The problem with bootstrapping was just a misunderstanding of what the code was doing, so that's working fine now. So from that code I calculated clipped mean and median variances for each band in color and zero-point. Each median was close to its respective mean which is a good sign. Mean/median values are:
g color uncert. 0.0130472/0.0130471
g zero-point unc. 0.00871615/0.00871514
r color uncert. 0.0238134/0.0238136
r zero-point unc. 0.0199431/0.0199430
More robust mean values of the zero-point offet and color term for each band are:
g zero-point: 6.84060
g color term: 0.0709389
r zero-point: 7.15033
r color term: 0.0352746
The g band is looking good--uncertainties are relatively small and the color term and the mean zero-point offset is about what it was before.
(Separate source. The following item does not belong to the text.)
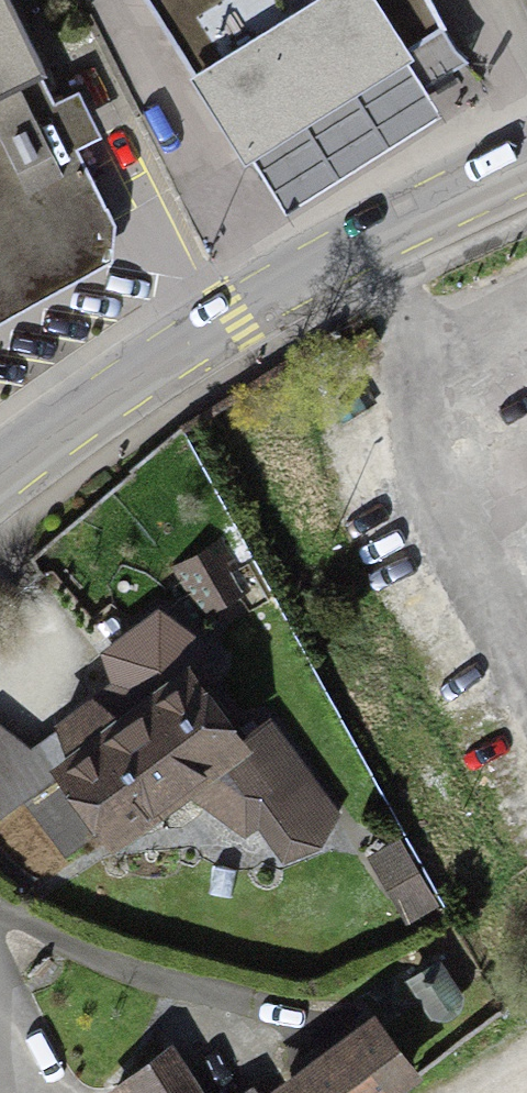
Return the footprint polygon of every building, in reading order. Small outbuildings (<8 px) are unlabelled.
[(9,0),(0,0),(0,99),(40,80),(47,76),(9,0)] [(425,0),(145,0),(249,166),(253,164),(409,66),(423,89),(464,63),(425,0)] [(409,66),(253,164),(285,215),(441,117),(423,89),(409,66)] [(112,265),(117,227),(78,152),(102,140),(78,94),(54,107),(40,80),(0,99),(0,323),(112,265)] [(216,542),(173,568),(206,620),(248,593),(216,542)] [(110,683),(55,726),(56,731),(67,762),(50,772),(55,782),(25,803),(65,859),(96,838),(110,855),(192,800),(246,838),(260,831),(284,865),(324,851),(341,813),(270,718),(242,739),(181,653),(197,638),(160,609),(100,654),(110,683)] [(56,731),(32,751),(0,725),(0,820),(25,803),(55,782),(50,772),(67,762),(56,731)] [(440,906),(399,837),(367,856),(407,925),(440,906)] [(439,961),(405,982),(429,1021),(436,1023),(445,1022),(454,1020),(460,1013),(464,1005),(464,995),(439,961)] [(423,1081),(375,1016),(269,1092),(407,1092),(423,1081)] [(174,1047),(103,1092),(203,1092),(174,1047)] [(253,1082),(237,1092),(260,1092),(253,1082)]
I'm more concerned about the r-band. zero-point is similar to what it was before with a relatively small uncertainty. What concerns me is the color term--the uncertainty for which is comparable than the measured value. This means we can't really trust that value for the color term. I'm not terribly sure about how to handle this.
My next step, as per Ricardo's paper, is to check these values for each exposure to see if the variances between exposures are small compared to the uncertainties described here for the stack. When Ricardo did this he compared between chips, but he also had 36 chips. We have only 8 chips and I expect that the differences between exposures are going to be where any problems lie. We have robust weight maps and distortion maps for all chips and it was the background levels between exposures that concerned us about the stacks to begin with. So I'm more worried about discrepancies between exposures than between chips.